2) Plasticizer synergy. Within 8–18% w/w polymer, polyols lower Tg and improve elongation, but over-plasticization accelerates moisture pickup, raises curl risk, and can slow apparent disintegration by surface softening without full breakup. Use DOE to optimize level/type (glycerol, sorbitol, xylitol). [2–3,5]

3) Blending strategy (HPMC–Pullulan).

  • Fast-dissolving sensory SKUs: Pullulan-rich (≤30–40% HPMC) with 10–12% plasticizer; monitor brittleness at low RH.

  • Balanced ODFs (taste-masked actives): Mid-blend (40–70% HPMC) to stabilize handling and reduce edge cracking; add saliva-triggered disintegrants if needed.

  • High-strength needs (large format, high-speed packaging): Consider PVA-containing systems or HPMC-rich blends; verify easy-tear sachet compatibility to avoid consumer complaints. [3–5]

4) Process integration.

  • Coating: Keep viscosity in the 300–1500 mPa·s range (shear-rate matched) for slot-die/comma; manage surface tension for bead stability.

  • Drying: Stage ΔT/airflow to avoid skinning; measure exit residuals and curl; match to packaging line to maintain pass rate.

  • Packaging: Select high-barrier laminates for pullulan-heavy films; qualify easy-tear vs easy-peel structures at target RH to minimize opening force variability. [4–6]

Conclusion

HPMC, PVA, and pullulan provide complementary levers for defining ODF performance.
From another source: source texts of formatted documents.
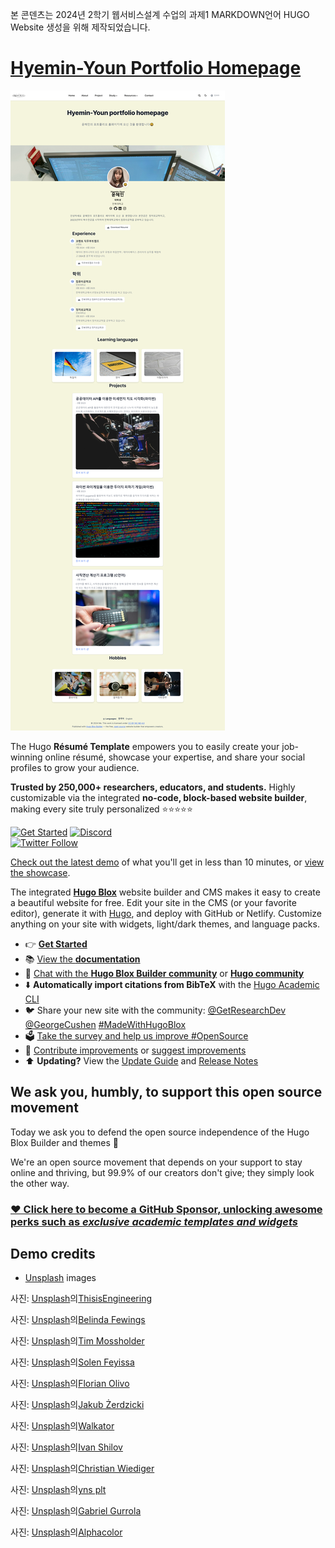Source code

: 본 콘덴츠는 2024년 2학기 웹서비스설계 수업의 과제1 MARKDOWN언어 HUGO Website 생성을 위해 제작되었습니다.
# [Hyemin-Youn Portfolio Homepage](https://hyemin-youn.github.io/Hyemin-Youn.github.io/)

[![Screenshot](./.github/preview1.png)](https://hyemin-youn.github.io/Hyemin-Youn.github.io/)

The Hugo **Résumé Template** empowers you to easily create your job-winning online résumé, showcase your expertise, and share your social profiles to grow your audience.

️**Trusted by 250,000+ researchers, educators, and students.** Highly customizable via the integrated **no-code, block-based website builder**, making every site truly personalized ⭐⭐⭐⭐⭐

[![Get Started](https://img.shields.io/badge/-Get%20started-ff4655?style=for-the-badge)](https://hugoblox.com/templates/)
[![Discord](https://img.shields.io/discord/722225264733716590?style=for-the-badge)](https://discord.com/channels/722225264733716590/742892432458252370/742895548159492138)  
[![Twitter Follow](https://img.shields.io/twitter/follow/GetResearchDev?label=Follow%20on%20Twitter)](https://twitter.com/GetResearchDev)

[Check out the latest demo](https://hugo-resume-theme.netlify.app/) of what you'll get in less than 10 minutes, or [view the showcase](https://hugoblox.com/creators/).

The integrated [**Hugo Blox**](https://hugoblox.com) website builder and CMS makes it easy to create a beautiful website for free. Edit your site in the CMS (or your favorite editor), generate it with [Hugo](https://github.com/gohugoio/hugo), and deploy with GitHub or Netlify. Customize anything on your site with widgets, light/dark themes, and language packs.

- 👉 [**Get Started**](https://hugoblox.com/templates/)
- 📚 [View the **documentation**](https://docs.hugoblox.com/)
- 💬 [Chat with the **Hugo Blox Builder community**](https://discord.gg/z8wNYzb) or [**Hugo community**](https://discourse.gohugo.io)
- ⬇️ **Automatically import citations from BibTeX** with the [Hugo Academic CLI](https://github.com/GetRD/academic-file-converter)
- 🐦 Share your new site with the community: [@GetResearchDev](https://twitter.com/GetResearchDev) [@GeorgeCushen](https://twitter.com/GeorgeCushen) [#MadeWithHugoBlox](https://twitter.com/search?q=%23MadeWithHugoBlox&src=typed_query)
- 🗳 [Take the survey and help us improve #OpenSource](https://forms.gle/NioD9VhUg7PNmdCAA)
- 🚀 [Contribute improvements](https://github.com/HugoBlox/hugo-blox-builder/blob/main/CONTRIBUTING.md) or [suggest improvements](https://github.com/HugoBlox/hugo-blox-builder/issues)
- ⬆️ **Updating?** View the [Update Guide](https://docs.hugoblox.com/) and [Release Notes](https://github.com/HugoBlox/hugo-blox-builder/releases)

## We ask you, humbly, to support this open source movement

Today we ask you to defend the open source independence of the Hugo Blox Builder and themes 🐧

We're an open source movement that depends on your support to stay online and thriving, but 99.9% of our creators don't give; they simply look the other way.

### [❤️ Click here to become a GitHub Sponsor, unlocking awesome perks such as _exclusive academic templates and widgets_](https://github.com/sponsors/gcushen)


## Demo credits

- [Unsplash](https://unsplash.com/) images

사진: <a href="https://unsplash.com/ko/%EC%82%AC%EC%A7%84/%ED%99%94%EC%9D%B4%ED%8A%B8-%ED%85%8C%EC%9D%B4%EB%B8%94%EC%97%90%EC%84%9C-%EB%A7%A5%EB%B6%81-%ED%94%84%EB%A1%9C%EB%A5%BC-%EC%82%AC%EC%9A%A9%ED%95%98%EB%8A%94-%EC%82%AC%EB%9E%8C-uyfohHiTxho?utm_content=creditCopyText&utm_medium=referral&utm_source=unsplash">Unsplash</a>의<a href="https://unsplash.com/ko/@thisisengineering?utm_content=creditCopyText&utm_medium=referral&utm_source=unsplash">ThisisEngineering</a>
  
사진: <a href="https://unsplash.com/ko/%EC%82%AC%EC%A7%84/%EC%9B%B0%EC%BB%B4%EC%9D%98-3d-%ED%8E%98%EC%9D%B8%ED%8C%85-6wAGwpsXHE0?utm_content=creditCopyText&utm_medium=referral&utm_source=unsplash">Unsplash</a>의<a href="https://unsplash.com/ko/@bel2000a?utm_content=creditCopyText&utm_medium=referral&utm_source=unsplash">Belinda Fewings</a>
  
사진: <a href="https://unsplash.com/ko/%EC%82%AC%EC%A7%84/%ED%99%94%EC%9D%B4%ED%8A%B8%EC%99%80-%EB%B8%94%EB%9E%99-%EC%B2%B4%ED%81%AC-%EB%AC%B4%EB%8A%AC-z8y36JocqkU?utm_content=creditCopyText&utm_medium=referral&utm_source=unsplash">Unsplash</a>의<a href="https://unsplash.com/ko/@timmossholder?utm_content=creditCopyText&utm_medium=referral&utm_source=unsplash">Tim Mossholder</a>

사진: <a href="https://unsplash.com/ko/%EC%82%AC%EC%A7%84/%EA%B2%80%EC%9D%80-%EC%95%84%EC%9D%B4%ED%8F%B0-5%EB%A5%BC-%EB%93%A4%EA%B3%A0-%EC%9E%88%EB%8A%94-%EC%82%AC%EB%9E%8C-HQSEvyN56K0?utm_content=creditCopyText&utm_medium=referral&utm_source=unsplash">Unsplash</a>의<a href="https://unsplash.com/ko/@solenfeyissa?utm_content=creditCopyText&utm_medium=referral&utm_source=unsplash">Solen Feyissa</a>
  
사진: <a href="https://unsplash.com/ko/%EC%82%AC%EC%A7%84/%EB%B9%84%EB%94%94%EC%98%A4-%EA%B2%8C%EC%9E%84%EC%9D%84-%ED%95%98%EB%8A%94-%EB%8F%99%EC%95%88-%EA%B2%8C%EC%9E%84%EC%9A%A9-%EC%9D%98%EC%9E%90%EC%97%90-%EC%95%89%EC%95%84-%EC%9E%88%EB%8A%94-%EC%82%AC%EB%9E%8C-Mf23RF8xArY?utm_content=creditCopyText&utm_medium=referral&utm_source=unsplash">Unsplash</a>의<a href="https://unsplash.com/ko/@florianolv?utm_content=creditCopyText&utm_medium=referral&utm_source=unsplash">Florian Olivo</a>
  
사진: <a href="https://unsplash.com/ko/%EC%82%AC%EC%A7%84/%EB%A6%AC%EB%AA%A8%EC%BB%A8%EC%9D%84-%EC%86%90%EC%97%90-%EB%93%A4%EA%B3%A0-%EC%9E%88%EB%8A%94-%EC%82%AC%EB%9E%8C-5MlrBP55wIc?utm_content=creditCopyText&utm_medium=referral&utm_source=unsplash">Unsplash</a>의<a href="https://unsplash.com/ko/@jakubzerdzicki?utm_content=creditCopyText&utm_medium=referral&utm_source=unsplash">Jakub Żerdzicki</a>
  
사진: <a href="https://unsplash.com/ko/%EC%82%AC%EC%A7%84/%EB%A7%8E%EC%9D%80-%ED%85%8D%EC%8A%A4%ED%8A%B8%EA%B0%80-%EC%9E%88%EB%8A%94-%EC%BB%B4%ED%93%A8%ED%84%B0-%ED%99%94%EB%A9%B4%EC%9D%98-%ED%81%B4%EB%A1%9C%EC%A6%88%EC%97%85-dwigDz0t6TY?utm_content=creditCopyText&utm_medium=referral&utm_source=unsplash">Unsplash</a>의<a href="https://unsplash.com/ko/@walkator?utm_content=creditCopyText&utm_medium=referral&utm_source=unsplash">Walkator</a>
  
사진: <a href="https://unsplash.com/ko/%EC%82%AC%EC%A7%84/%EC%9D%BC%EC%83%81-%EC%98%81%EC%96%B4-%EC%B1%85-ucUB9wxkPgY?utm_content=creditCopyText&utm_medium=referral&utm_source=unsplash">Unsplash</a>의<a href="https://unsplash.com/ko/@mycreate?utm_content=creditCopyText&utm_medium=referral&utm_source=unsplash">Ivan Shilov</a>
  
사진: <a href="https://unsplash.com/ko/%EC%82%AC%EC%A7%84/%ED%8C%8C%EB%9E%80%EC%83%89-%EB%B9%A8%EA%B0%84%EC%83%89-%EB%85%B8%EB%9E%80%EC%83%89-%EA%B9%83%EB%B0%9C-cUF4SSxY_KA?utm_content=creditCopyText&utm_medium=referral&utm_source=unsplash">Unsplash</a>의<a href="https://unsplash.com/ko/@christianw?utm_content=creditCopyText&utm_medium=referral&utm_source=unsplash">Christian Wiediger</a>
  
사진: <a href="https://unsplash.com/ko/%EC%82%AC%EC%A7%84/%EA%B1%B4%EB%AC%BC-%EC%95%88%EC%AA%BD%EC%97%90-%EC%95%94%EB%B2%BD-%EB%93%B1%EB%B0%98%EC%9D%84-%ED%95%98%EB%8A%94-%EC%97%AC%EC%9E%90-NY1D4Zni7fc?utm_content=creditCopyText&utm_medium=referral&utm_source=unsplash">Unsplash</a>의<a href="https://unsplash.com/ko/@ynsplt?utm_content=creditCopyText&utm_medium=referral&utm_source=unsplash">yns plt</a>
  
사진: <a href="https://unsplash.com/ko/%EC%82%AC%EC%A7%84/%EA%B8%B0%ED%83%80-%EC%97%B0%EC%A3%BC-%ED%95%98%EB%8A%94-%EC%82%AC%EB%9E%8C-2UuhMZEChdc?utm_content=creditCopyText&utm_medium=referral&utm_source=unsplash">Unsplash</a>의<a href="https://unsplash.com/ko/@gabrielgurrola?utm_content=creditCopyText&utm_medium=referral&utm_source=unsplash">Gabriel Gurrola</a>
  
사진: <a href="https://unsplash.com/ko/%EC%82%AC%EC%A7%84/%EA%B2%80%EC%9D%80%EC%83%89-%ED%97%A4%EB%93%9C%EC%85%8B%EC%9D%98-%EC%84%A0%ED%83%9D%EC%A0%81-%EC%B4%88%EC%A0%90-%EC%82%AC%EC%A7%84-66JMudIjDTw?utm_content=creditCopyText&utm_medium=referral&utm_source=unsplash">Unsplash</a>의<a href="https://unsplash.com/ko/@duck58cth?utm_content=creditCopyText&utm_medium=referral&utm_source=unsplash">Alphacolor</a>
  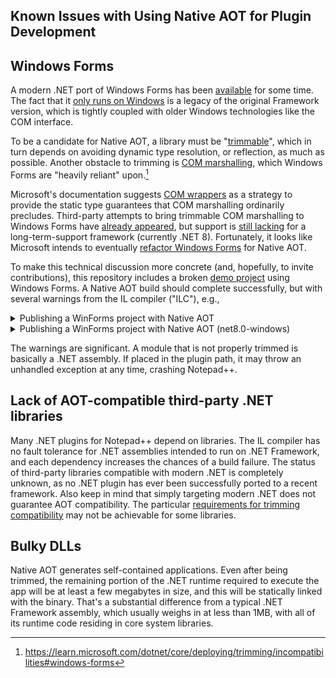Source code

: 
Known Issues with Using Native AOT for Plugin Development
---------------------------------------------------------

## Windows Forms

A modern .NET port of Windows Forms has been [available](https://github.com/dotnet/winforms) for some time. The fact that it [only runs on Windows](https://github.com/dotnet/winforms/issues/10028#issuecomment-1743842457) is a legacy of the original Framework version, which is tightly coupled with older Windows technologies like the COM interface.

To be a candidate for Native AOT, a library must be "[trimmable]", which in turn depends on avoiding dynamic type resolution, or reflection, as much as possible. Another obstacle to trimming is [COM marshalling], which Windows Forms are "heavily reliant" upon.[^1]

Microsoft's documentation suggests [COM wrappers] as a strategy to provide the static type guarantees that COM marshalling ordinarily precludes. Third-party attempts to bring trimmable COM marshalling to Windows Forms have [already appeared](https://github.com/kant2002/WinFormsComInterop), but support is [still lacking](https://github.com/kant2002/WinFormsComInterop/issues/62) for a long-term-support framework (currently .NET 8). Fortunately, it looks like Microsoft intends to eventually [refactor Windows Forms](https://github.com/dotnet/winforms/issues/4649) for Native AOT.

To make this technical discussion more concrete (and, hopefully, to invite contributions), this repository includes a broken [demo project](../examples/gui#readme) using Windows Forms. A Native AOT build should complete successfully, but with several warnings from the IL compiler ("ILC"), e.g.,

<details>
<summary>Publishing a WinForms project with Native AOT</summary>
<pre>
<code>
C:\git\Npp.DotNet.Plugin>dotnet publish examples\gui -r win-x64 -f net9.0-windows -c Release
  npp.dotnet.plugin net9.0-windows succeeded (5.3s) → lib\bin\Release\net9.0-windows\win-x64\npp.dotnet.plugin.dll
  Npp.DotNet.Plugin.Gui.Demo net9.0-windows succeeded with 5 warning(s) (41.5s) → examples\gui\bin\Release\net9.0-windows\win-x64\publish\
    C:\Users\Admin\.nuget\packages\microsoft.windowsdesktop.app.runtime.win-x64\9.0.0\runtimes\win-x64\lib\net9.0\System.Windows.Forms.Primitives.dll : warning IL3053: Assembly 'System.Windows.Forms.Primitives' produced AOT analysis warnings.
    ILC : warning IL3000: System.Windows.Forms.ThreadExceptionDialog.ThreadExceptionDialog(Exception): 'System.Reflection.Assembly.Location.get' always returns an empty string for assemblies embedded in a single-file app. If the path to the app directory is needed, consider calling 'System.AppContext.BaseDirectory'.
    C:\Users\Admin\.nuget\packages\microsoft.windowsdesktop.app.runtime.win-x64\9.0.0\runtimes\win-x64\lib\net9.0\System.Windows.Forms.dll : warning IL3053: Assembly 'System.Windows.Forms' produced AOT analysis warnings.
    ILC : warning IL3000: System.Windows.Forms.Control.ControlVersionInfo.OwnerIsInMemoryAssembly.get: 'System.Reflection.Assembly.Location.get' always returns an empty string for assemblies embedded in a single-file app. If the path to the app directory is needed, consider calling 'System.AppContext.BaseDirectory'.
    C:\Users\Admin\.nuget\packages\microsoft.windowsdesktop.app.runtime.win-x64\9.0.0\runtimes\win-x64\lib\net9.0\System.Formats.Nrbf.dll : warning IL3053: Assembly 'System.Formats.Nrbf' produced AOT analysis warnings.

Build succeeded with 5 warning(s) in 47.5s
</code>
</pre>
</details>

<details>
<summary>Publishing a WinForms project with Native AOT (net8.0-windows)</summary>
<pre>
<code>
C:\git\Npp.DotNet.Plugin>dotnet publish examples\gui -r win-x64 -f net8.0-windows -c Release
MSBuild version 17.9.6+a4ecab324 for .NET
  Determining projects to restore...
  All projects are up-to-date for restore.
  Npp.DotNet.Plugin -> C:\git\npp.dotnet.plugin\lib\bin\Release\net8.0-windows\Npp.DotNet.Plugin.dll
  Npp.DotNet.Plugin.Gui.Demo -> C:\git\npp.dotnet.plugin\examples\gui\bin\Release\net8.0-windows\win-x64\Npp.DotNet.Plugin.Gui.Demo.dll
  Optimizing assemblies for size may change the behavior of the app. Be sure to test after publishing. See: https://aka.ms/dotnet-illink
  Generating native code
  ILC: Method '[PresentationFramework]System.Windows.Documents.MsSpellCheckLib.RCW+SpellCheckerFactoryCoClass..ctor()' will always throw because: Invalid IL or CLR metadata in 'Void SpellCheckerFactoryCoClass..ctor()'
  ILC: Method '[PresentationFramework]System.Windows.Documents.MsSpellCheckLib.RCW+SpellCheckerFactoryCoClass.UnregisterUserDictionary(string,string)' will always throw because: Invalid
  IL or CLR metadata in 'Void SpellCheckerFactoryCoClass.UnregisterUserDictionary(System.String, System.String)'
  ILC: Method '[PresentationFramework]System.Windows.Documents.MsSpellCheckLib.RCW+SpellCheckerFactoryCoClass.RegisterUserDictionary(string,string)' will always throw because: Invalid IL
   or CLR metadata in 'Void SpellCheckerFactoryCoClass.RegisterUserDictionary(System.String, System.String)'
  ILC: Method '[PresentationFramework]System.Windows.Documents.MsSpellCheckLib.RCW+SpellCheckerFactoryCoClass.CreateSpellChecker(string)' will always throw because: Invalid IL or CLR met
  adata in 'ISpellChecker SpellCheckerFactoryCoClass.CreateSpellChecker(System.String)'
  ILC: Method '[WindowsBase]MS.Internal.Security.AttachmentService+AttachmentServices..ctor()' will always throw because: Invalid IL or CLR metadata in 'Void AttachmentServices..ctor()'
  ILC: Method '[PresentationCore]MS.Internal.AppModel.CustomCredentialPolicy+InternetSecurityManager..ctor()' will always throw because: Invalid IL or CLR metadata in 'Void InternetSecur
  ityManager..ctor()'
  ILC: Method '[System.DirectoryServices]System.DirectoryServices.UnsafeNativeMethods+PropertyEntry..ctor()' will always throw because: Invalid IL or CLR metadata in 'Void PropertyEntry.
  .ctor()'
  ILC: Method '[System.DirectoryServices]System.DirectoryServices.UnsafeNativeMethods+PropertyValue..ctor()' will always throw because: Invalid IL or CLR metadata in 'Void PropertyValue.
  .ctor()'
     Creating library bin\Release\net8.0-windows\win-x64\native\Npp.DotNet.Plugin.Gui.Demo.lib and object bin\Release\net8.0-windows\win-x64\native\Npp.DotNet.Plugin.Gui.Demo.exp
  Npp.DotNet.Plugin.Gui.Demo -> C:\git\npp.dotnet.plugin\examples\gui\bin\Release\net8.0-windows\win-x64\publish\
</code>
</pre>
</details>

The warnings are significant. A module that is not properly trimmed is basically a .NET assembly. If placed in the plugin path, it may throw an unhandled exception at any time, crashing Notepad++.


## Lack of AOT-compatible third-party .NET libraries

Many .NET plugins for Notepad++ depend on libraries. The IL compiler has no fault tolerance for .NET assemblies intended to run on .NET Framework, and each dependency increases the chances of a build failure. The status of third-party libraries compatible with modern .NET is completely unknown, as no .NET plugin has ever been successfully ported to a recent framework. Also keep in mind that simply targeting modern .NET does not guarantee AOT compatibility. The particular [requirements for trimming compatibility] may not be achievable for some libraries.


## Bulky DLLs

Native AOT generates self-contained applications. Even after being trimmed, the remaining portion of the .NET runtime required to execute the app will be at least a few megabytes in size, and this will be statically linked with the binary. That's a substantial difference from a typical .NET Framework assembly, which usually weighs in at less than 1MB, with all of its runtime code residing in core system libraries.


[^1]: https://learn.microsoft.com/dotnet/core/deploying/trimming/incompatibilities#windows-forms


[COM marshalling]: https://learn.microsoft.com/dotnet/core/deploying/trimming/incompatibilities/#built-in-com-marshalling
[COM wrappers]: https://learn.microsoft.com/dotnet/standard/native-interop/com-wrappers
[requirements for trimming compatibility]: https://learn.microsoft.com/dotnet/core/deploying/trimming/prepare-libraries-for-trimming/#recommendations
[trimmable]: https://learn.microsoft.com/dotnet/core/deploying/trimming/prepare-libraries-for-trimming
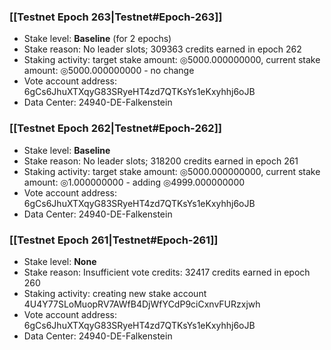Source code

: ### [[Testnet Epoch 263|Testnet#Epoch-263]]
* Stake level: **Baseline** (for 2 epochs)
* Stake reason: No leader slots; 309363 credits earned in epoch 262
* Staking activity: target stake amount: ◎5000.000000000, current stake amount: ◎5000.000000000 - no change
* Vote account address: 6gCs6JhuXTXqyG83SRyeHT4zd7QTKsYs1eKxyhhj6oJB
* Data Center: 24940-DE-Falkenstein
### [[Testnet Epoch 262|Testnet#Epoch-262]]
* Stake level: **Baseline**
* Stake reason: No leader slots; 318200 credits earned in epoch 261
* Staking activity: target stake amount: ◎5000.000000000, current stake amount: ◎1.000000000 - adding ◎4999.000000000
* Vote account address: 6gCs6JhuXTXqyG83SRyeHT4zd7QTKsYs1eKxyhhj6oJB
* Data Center: 24940-DE-Falkenstein
### [[Testnet Epoch 261|Testnet#Epoch-261]]
* Stake level: **None**
* Stake reason: Insufficient vote credits: 32417 credits earned in epoch 260
* Staking activity: creating new stake account 4U4Y77SLoMuopRV7AWfB4DjWfYCdP9ciCxnvFURzxjwh
* Vote account address: 6gCs6JhuXTXqyG83SRyeHT4zd7QTKsYs1eKxyhhj6oJB
* Data Center: 24940-DE-Falkenstein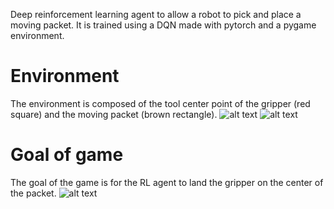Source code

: Deep reinforcement learning agent to allow a robot to pick and place a moving packet. It is trained using a DQN made with pytorch and a pygame environment.
# Environment
The environment is composed of the tool center point of the gripper (red square) and the moving packet (brown rectangle).
![alt text](https://github.com/davidmartinez13/Deep-RL-Agent-for-Pick-and-Place/blob/main/images/real_robot.png)
![alt text](https://github.com/davidmartinez13/Deep-RL-Agent-for-Pick-and-Place/blob/main/images/rl_agent_demo_1.png)
# Goal of game
The goal of the game is for the RL agent to land the gripper on the center of the packet.
![alt text](https://github.com/davidmartinez13/Deep-RL-Agent-for-Pick-and-Place/blob/main/images/rl_agent_demo_2.png)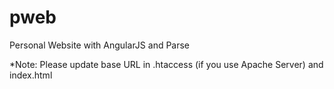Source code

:# pweb
Personal Website with AngularJS and Parse

*Note: Please update base URL in .htaccess (if you use Apache Server) and index.html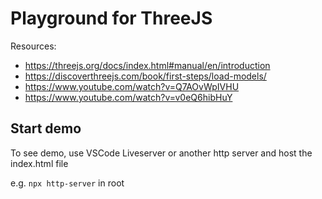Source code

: # Playground for ThreeJS

Resources:
 * https://threejs.org/docs/index.html#manual/en/introduction
 * https://discoverthreejs.com/book/first-steps/load-models/
 * https://www.youtube.com/watch?v=Q7AOvWpIVHU
 * https://www.youtube.com/watch?v=v0eQ6hibHuY


## Start demo

To see demo, use VSCode Liveserver or another http server and host the index.html file

e.g. `npx http-server` in root

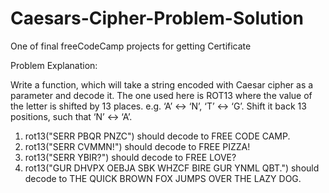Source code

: # Caesars-Cipher-Problem-Solution
One of final freeCodeCamp projects for getting Certificate

Problem Explanation:

 Write a function, which will take a string encoded with Caesar cipher as a parameter and decode it.
The one used here is ROT13 where the value of the letter is shifted by 13 places. e.g. ‘A’ <-> ‘N’, ‘T’ <-> ‘G’. Shift it back 13 positions, such that ‘N’ <-> ‘A’.

1. rot13("SERR PBQR PNZC") should decode to FREE CODE CAMP.
2. rot13("SERR CVMMN!") should decode to FREE PIZZA!
3. rot13("SERR YBIR?") should decode to FREE LOVE?
4. rot13("GUR DHVPX OEBJA SBK WHZCF BIRE GUR YNML QBT.") should decode to THE QUICK BROWN FOX JUMPS OVER THE LAZY DOG.
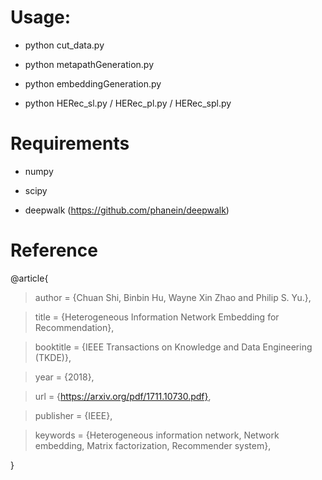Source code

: # Usage:

* python cut_data.py

* python metapathGeneration.py

* python embeddingGeneration.py

* python HERec_sl.py / HERec_pl.py / HERec_spl.py

# Requirements

* numpy

* scipy

* deepwalk (https://github.com/phanein/deepwalk)

# Reference

@article{

> author = {Chuan Shi, Binbin Hu, Wayne Xin Zhao and Philip S. Yu.},
 
> title = {Heterogeneous Information Network Embedding for Recommendation},
 
> booktitle = {IEEE Transactions on Knowledge and Data Engineering (TKDE)},
 
> year = {2018},
 
> url = {https://arxiv.org/pdf/1711.10730.pdf},
 
> publisher = {IEEE},
 
> keywords = {Heterogeneous information network, Network embedding, Matrix factorization, Recommender system},
 
}
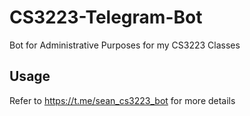 # CS3223-Telegram-Bot

Bot for Administrative Purposes for my CS3223 Classes 

## Usage 

Refer to https://t.me/sean_cs3223_bot for more details 
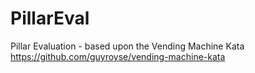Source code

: # PillarEval
Pillar Evaluation - based upon the Vending Machine Kata
https://github.com/guyroyse/vending-machine-kata
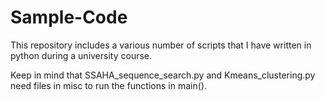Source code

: # Sample-Code
This repository includes a various number of scripts that I have written in python during a university course.

Keep in mind that SSAHA_sequence_search.py and Kmeans_clustering.py need files in misc to run the functions in main().
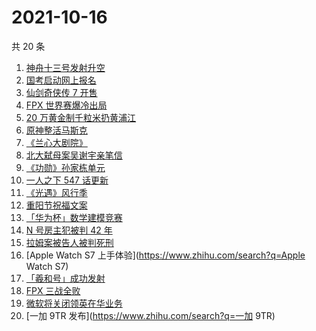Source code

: # 2021-10-16

共 20 条

<!-- BEGIN ZHIHUSEARCH -->
<!-- 最后更新时间 Sat Oct 16 2021 10:33:19 GMT+0800 (China Standard Time) -->
1. [神舟十三号发射升空](https://www.zhihu.com/search?q=神舟十三号)
1. [国考启动网上报名](https://www.zhihu.com/search?q=国考)
1. [仙剑奇侠传 7 开售](https://www.zhihu.com/search?q=仙剑奇侠传7)
1. [FPX 世界赛爆冷出局](https://www.zhihu.com/search?q=FPX)
1. [20 万黄金制千粒米扔黄浦江](https://www.zhihu.com/search?q=黄金米)
1. [原神整活马斯克](https://www.zhihu.com/search?q=原神)
1. [《兰心大剧院》](https://www.zhihu.com/search?q=兰心大剧院)
1. [北大弑母案吴谢宇亲笔信](https://www.zhihu.com/search?q=吴谢宇)
1. [《功勋》孙家栋单元](https://www.zhihu.com/search?q=功勋)
1. [一人之下 547 话更新](https://www.zhihu.com/search?q=一人之下)
1. [《光遇》风行季](https://www.zhihu.com/search?q=光遇)
1. [重阳节祝福文案](https://www.zhihu.com/search?q=重阳节文案)
1. [「华为杯」数学建模竞赛](https://www.zhihu.com/search?q=华为杯)
1. [N 号房主犯被判 42 年](https://www.zhihu.com/search?q=N号房)
1. [拉姆案被告人被判死刑](https://www.zhihu.com/search?q=拉姆)
1. [Apple Watch S7 上手体验](https://www.zhihu.com/search?q=Apple Watch S7)
1. [「羲和号」成功发射](https://www.zhihu.com/search?q=羲和号)
1. [FPX 三战全败](https://www.zhihu.com/search?q=FPX)
1. [微软将关闭领英在华业务](https://www.zhihu.com/search?q=领英)
1. [一加 9TR 发布](https://www.zhihu.com/search?q=一加 9TR)
<!-- END ZHIHUSEARCH -->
By anchoring design to measurable CQAs—mechanics, disintegration, dissolution, and moisture/barrier—and by mapping polymer ratios and plasticizer levels to a validated performance window, teams can scale formulations with fewer surprises. Blending HPMC–pullulan achieves rapid disintegration with controllable strength, while PVA or HPMC-rich systems serve high-robustness or taste-masked applications. Integrating formulation with coating/drying windows and packaging barrier ensures end-to-end quality.

References

  1. Overview of film-forming polymers (cellulose ethers, PVA, pullulan) and structure–property relationships in oral films—review articles.

  2. Plasticization of hydrophilic films: effects of polyols on Tg, mechanics, and moisture uptake—materials science studies.

  3. Disintegration and dissolution of fast films: impact of polymer composition, grade, and saliva simulants—pharmaceutical technology literature.

  4. Coating rheology and drying windows for thin films: slot-die/comma process fundamentals and defect avoidance.

  5. Moisture management and packaging barrier (OTR/WVTR) for hydrophilic films; curl mitigation strategies across RH cycles.

  6. QbD frameworks for ODFs: linking polymer selection and plasticizer level to CQAs, PAT selection, and scale-up readiness.